▶ Page extract:

February 7, 2012 03:28 AM
Why do you think threading on both sides of a hub make it stiffer? And I don't own any high end hubs but I've ridden a few of my friends bikes who do. Between phil,dura ace, profile or any thing else high end I left out I couldn't notice a difference in "stiffness". You won't notice either unless you weigh 250 pounds or your an extremely strong sprinter.
   
February 7, 2012 03:57 AM
adrian13346
From: Brooklyn,NY
89 posts
6 bikes
Get a fixed/ fixed hub. You never know when you need it and it could be very convenient. Also you can spin on a freewheel on a fixed threaded hub.
   
February 7, 2012 04:05 AM
Benson
From: New York City
134 posts
22 bikes
you get even spoke tension if you have double sided rear hub.

i dont plan on using a single speed cassette on this wheel set. i leave freewheels for road bikes.

any other advice, or personal experience would be greatly appreciated.
   
February 7, 2012 05:30 AM
no, you get even spoke tension by correctly adjusting the spokes... double threading has no effect at all on stiffness. if that were the case, nobody would make single sided threading besides shit tier hub manufacturers...
   
February 7, 2012 08:02 AM
snorky
From: Stockton, CA
179 posts
4 bikes
+1 for double sided fixed
   
February 7, 2012 02:33 PM
richardg
From: San Mateo (SF Bay Area)
315 posts
3 bikes
i talked to professional wheel builders at phil wood and they said double sided is stiffer. to be honest i take their word over yours. im still looking for more info on it. do you have any personal experience with single or double sided? dont come at me foul if you dont have the experience or history of wheelbuilding to back it up.
   
February 7, 2012 03:13 PM
I think what you mean is with a double sided hub you can use equal length spokes on both sides of the hub because it doesn't need to be dished like a single sided hub.
   
February 7, 2012 03:23 PM
Benson
From: New York City
134 posts
22 bikes
ive been told that the uneven spoke length makes it difficult if not impossible to get the wheel as stiff as a double sided rear wheel when all the spokes are the same length. is that not true?

▶ Record excerpts:

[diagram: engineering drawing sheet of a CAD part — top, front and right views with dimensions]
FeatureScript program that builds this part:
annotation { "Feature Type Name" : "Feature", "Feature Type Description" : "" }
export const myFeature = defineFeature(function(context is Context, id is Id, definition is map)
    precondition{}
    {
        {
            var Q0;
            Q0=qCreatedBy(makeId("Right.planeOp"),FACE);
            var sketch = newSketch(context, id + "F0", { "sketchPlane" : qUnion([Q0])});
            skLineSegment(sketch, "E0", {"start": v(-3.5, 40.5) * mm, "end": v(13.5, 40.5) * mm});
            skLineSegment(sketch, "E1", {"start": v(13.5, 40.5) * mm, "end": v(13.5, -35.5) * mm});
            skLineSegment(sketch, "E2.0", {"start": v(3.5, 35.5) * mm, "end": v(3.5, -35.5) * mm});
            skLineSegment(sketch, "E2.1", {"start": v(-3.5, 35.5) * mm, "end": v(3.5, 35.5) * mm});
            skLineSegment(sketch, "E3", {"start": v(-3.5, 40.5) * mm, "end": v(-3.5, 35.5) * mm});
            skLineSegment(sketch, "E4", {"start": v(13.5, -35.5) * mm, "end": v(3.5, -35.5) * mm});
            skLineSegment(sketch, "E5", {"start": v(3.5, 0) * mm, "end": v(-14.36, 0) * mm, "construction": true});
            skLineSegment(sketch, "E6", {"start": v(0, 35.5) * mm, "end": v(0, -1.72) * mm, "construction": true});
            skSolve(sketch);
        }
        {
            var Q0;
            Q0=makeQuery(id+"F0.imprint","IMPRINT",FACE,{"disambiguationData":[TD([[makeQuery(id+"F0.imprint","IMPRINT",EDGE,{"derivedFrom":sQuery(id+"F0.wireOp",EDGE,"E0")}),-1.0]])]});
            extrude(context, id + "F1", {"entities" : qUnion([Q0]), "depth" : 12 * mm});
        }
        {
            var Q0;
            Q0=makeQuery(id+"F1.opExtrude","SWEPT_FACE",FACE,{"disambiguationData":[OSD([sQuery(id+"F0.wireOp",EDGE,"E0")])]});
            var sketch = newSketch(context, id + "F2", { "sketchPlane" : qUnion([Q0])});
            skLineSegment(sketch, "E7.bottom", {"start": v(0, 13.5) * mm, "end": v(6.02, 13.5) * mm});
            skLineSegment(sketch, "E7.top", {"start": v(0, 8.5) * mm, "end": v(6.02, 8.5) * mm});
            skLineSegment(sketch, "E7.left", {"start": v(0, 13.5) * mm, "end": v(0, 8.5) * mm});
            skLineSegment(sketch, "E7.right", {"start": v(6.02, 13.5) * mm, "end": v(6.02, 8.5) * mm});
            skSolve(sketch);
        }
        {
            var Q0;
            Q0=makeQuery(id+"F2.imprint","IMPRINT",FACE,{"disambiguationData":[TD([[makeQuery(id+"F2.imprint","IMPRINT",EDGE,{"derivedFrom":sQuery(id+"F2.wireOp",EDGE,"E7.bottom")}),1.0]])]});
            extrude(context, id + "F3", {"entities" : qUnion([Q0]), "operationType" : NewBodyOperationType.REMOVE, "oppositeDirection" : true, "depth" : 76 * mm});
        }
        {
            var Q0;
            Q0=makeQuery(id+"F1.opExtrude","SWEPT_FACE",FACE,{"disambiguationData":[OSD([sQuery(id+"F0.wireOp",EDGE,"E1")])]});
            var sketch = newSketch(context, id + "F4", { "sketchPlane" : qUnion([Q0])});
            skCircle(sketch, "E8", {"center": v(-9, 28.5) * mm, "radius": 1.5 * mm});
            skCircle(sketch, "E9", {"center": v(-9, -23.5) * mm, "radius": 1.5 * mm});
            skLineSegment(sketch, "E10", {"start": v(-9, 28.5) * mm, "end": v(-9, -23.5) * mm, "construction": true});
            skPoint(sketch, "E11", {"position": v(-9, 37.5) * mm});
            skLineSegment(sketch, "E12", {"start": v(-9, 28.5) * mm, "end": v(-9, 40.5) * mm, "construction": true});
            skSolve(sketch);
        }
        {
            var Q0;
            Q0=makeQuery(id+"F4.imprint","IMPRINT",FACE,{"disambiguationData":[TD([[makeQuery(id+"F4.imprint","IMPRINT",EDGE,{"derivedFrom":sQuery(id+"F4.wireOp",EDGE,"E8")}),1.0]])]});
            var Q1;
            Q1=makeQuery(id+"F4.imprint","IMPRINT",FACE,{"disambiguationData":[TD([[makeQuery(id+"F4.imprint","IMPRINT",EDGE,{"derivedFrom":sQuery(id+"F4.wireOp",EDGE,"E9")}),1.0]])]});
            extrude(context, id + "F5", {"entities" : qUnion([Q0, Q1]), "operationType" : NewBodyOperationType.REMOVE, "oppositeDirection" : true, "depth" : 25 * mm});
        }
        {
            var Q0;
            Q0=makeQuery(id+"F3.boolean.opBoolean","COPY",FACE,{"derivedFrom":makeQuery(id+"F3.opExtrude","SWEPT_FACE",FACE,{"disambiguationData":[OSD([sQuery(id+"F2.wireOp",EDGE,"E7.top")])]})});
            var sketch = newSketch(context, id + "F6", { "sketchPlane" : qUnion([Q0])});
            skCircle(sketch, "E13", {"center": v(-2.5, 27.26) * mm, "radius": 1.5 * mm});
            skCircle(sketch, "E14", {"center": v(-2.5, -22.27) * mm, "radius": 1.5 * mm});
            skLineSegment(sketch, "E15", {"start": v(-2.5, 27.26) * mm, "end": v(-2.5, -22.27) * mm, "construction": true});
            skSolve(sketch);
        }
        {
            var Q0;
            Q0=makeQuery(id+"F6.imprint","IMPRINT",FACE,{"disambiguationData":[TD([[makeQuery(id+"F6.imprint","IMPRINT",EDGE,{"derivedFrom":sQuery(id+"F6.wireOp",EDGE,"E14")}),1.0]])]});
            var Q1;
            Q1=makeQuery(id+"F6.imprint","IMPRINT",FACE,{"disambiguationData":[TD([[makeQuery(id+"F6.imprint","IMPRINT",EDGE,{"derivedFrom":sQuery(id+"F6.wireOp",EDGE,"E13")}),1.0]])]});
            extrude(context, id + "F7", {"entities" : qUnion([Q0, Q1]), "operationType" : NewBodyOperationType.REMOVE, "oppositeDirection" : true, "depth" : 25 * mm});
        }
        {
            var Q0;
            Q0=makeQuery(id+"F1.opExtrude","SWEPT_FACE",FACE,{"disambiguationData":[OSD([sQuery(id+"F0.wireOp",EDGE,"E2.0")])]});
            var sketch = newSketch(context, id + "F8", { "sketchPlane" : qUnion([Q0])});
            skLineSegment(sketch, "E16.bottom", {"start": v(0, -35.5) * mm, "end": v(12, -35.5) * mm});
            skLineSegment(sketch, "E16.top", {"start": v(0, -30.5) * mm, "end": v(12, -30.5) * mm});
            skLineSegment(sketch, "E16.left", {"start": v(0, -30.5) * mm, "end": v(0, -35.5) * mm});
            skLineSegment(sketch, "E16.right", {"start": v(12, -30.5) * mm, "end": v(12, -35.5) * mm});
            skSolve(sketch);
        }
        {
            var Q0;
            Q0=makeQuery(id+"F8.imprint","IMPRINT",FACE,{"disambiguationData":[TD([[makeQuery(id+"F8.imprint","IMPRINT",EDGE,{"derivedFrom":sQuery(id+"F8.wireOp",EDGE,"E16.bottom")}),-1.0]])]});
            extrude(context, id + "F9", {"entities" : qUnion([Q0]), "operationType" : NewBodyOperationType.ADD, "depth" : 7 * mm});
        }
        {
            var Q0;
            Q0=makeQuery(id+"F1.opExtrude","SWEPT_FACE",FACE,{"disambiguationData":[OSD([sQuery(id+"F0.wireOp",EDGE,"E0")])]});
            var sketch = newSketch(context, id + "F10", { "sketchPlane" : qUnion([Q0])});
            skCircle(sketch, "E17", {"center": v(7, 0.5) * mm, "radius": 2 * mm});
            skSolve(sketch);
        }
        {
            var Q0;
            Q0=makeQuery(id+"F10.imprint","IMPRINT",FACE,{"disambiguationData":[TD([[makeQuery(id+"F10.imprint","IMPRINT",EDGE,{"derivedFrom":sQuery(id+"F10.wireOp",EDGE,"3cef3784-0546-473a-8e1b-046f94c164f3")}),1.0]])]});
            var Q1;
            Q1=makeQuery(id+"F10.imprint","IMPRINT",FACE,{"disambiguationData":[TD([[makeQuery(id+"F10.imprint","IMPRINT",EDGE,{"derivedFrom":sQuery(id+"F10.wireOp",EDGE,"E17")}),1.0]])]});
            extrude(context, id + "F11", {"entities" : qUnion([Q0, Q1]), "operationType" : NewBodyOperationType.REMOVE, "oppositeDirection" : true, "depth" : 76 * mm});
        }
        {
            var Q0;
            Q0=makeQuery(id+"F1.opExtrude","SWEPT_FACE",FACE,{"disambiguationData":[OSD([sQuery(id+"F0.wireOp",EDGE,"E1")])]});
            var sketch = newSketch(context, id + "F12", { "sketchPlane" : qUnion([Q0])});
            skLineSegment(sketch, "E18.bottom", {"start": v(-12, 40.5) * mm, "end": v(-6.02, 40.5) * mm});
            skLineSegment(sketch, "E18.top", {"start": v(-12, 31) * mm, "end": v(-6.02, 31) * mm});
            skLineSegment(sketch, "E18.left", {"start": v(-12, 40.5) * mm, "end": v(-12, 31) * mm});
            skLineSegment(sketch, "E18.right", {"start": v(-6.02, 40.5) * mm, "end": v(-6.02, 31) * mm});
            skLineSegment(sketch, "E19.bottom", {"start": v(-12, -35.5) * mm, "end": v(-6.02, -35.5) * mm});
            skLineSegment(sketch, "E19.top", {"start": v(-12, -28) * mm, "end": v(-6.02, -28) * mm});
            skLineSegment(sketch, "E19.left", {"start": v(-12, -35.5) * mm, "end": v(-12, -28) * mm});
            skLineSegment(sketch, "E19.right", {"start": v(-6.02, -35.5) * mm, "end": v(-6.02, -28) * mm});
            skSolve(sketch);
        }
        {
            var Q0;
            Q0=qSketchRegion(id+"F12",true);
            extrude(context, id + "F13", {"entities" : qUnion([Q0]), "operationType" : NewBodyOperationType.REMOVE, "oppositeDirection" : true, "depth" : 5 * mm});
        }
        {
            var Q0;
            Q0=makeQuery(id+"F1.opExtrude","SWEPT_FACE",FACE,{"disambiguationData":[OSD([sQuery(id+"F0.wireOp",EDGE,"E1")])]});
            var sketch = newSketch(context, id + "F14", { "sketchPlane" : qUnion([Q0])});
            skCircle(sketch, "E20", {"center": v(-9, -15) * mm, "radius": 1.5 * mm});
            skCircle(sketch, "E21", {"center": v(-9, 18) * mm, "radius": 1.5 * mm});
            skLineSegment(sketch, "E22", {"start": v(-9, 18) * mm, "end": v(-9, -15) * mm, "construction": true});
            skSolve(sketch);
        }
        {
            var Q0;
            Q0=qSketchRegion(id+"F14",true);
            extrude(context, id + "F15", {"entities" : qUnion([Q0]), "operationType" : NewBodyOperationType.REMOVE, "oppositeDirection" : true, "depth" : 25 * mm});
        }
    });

▶ Objective: Duplicate everything in the forum thread on bicycle hubs above, from "February 7, 2012 03:23" down to "that not true?".

▶ Reply to the task:
February 7, 2012 03:23 PM
Benson
From: New York City
134 posts
22 bikes
ive been told that the uneven spoke length makes it difficult if not impossible to get the wheel as stiff as a double sided rear wheel when all the spokes are the same length. is that not true?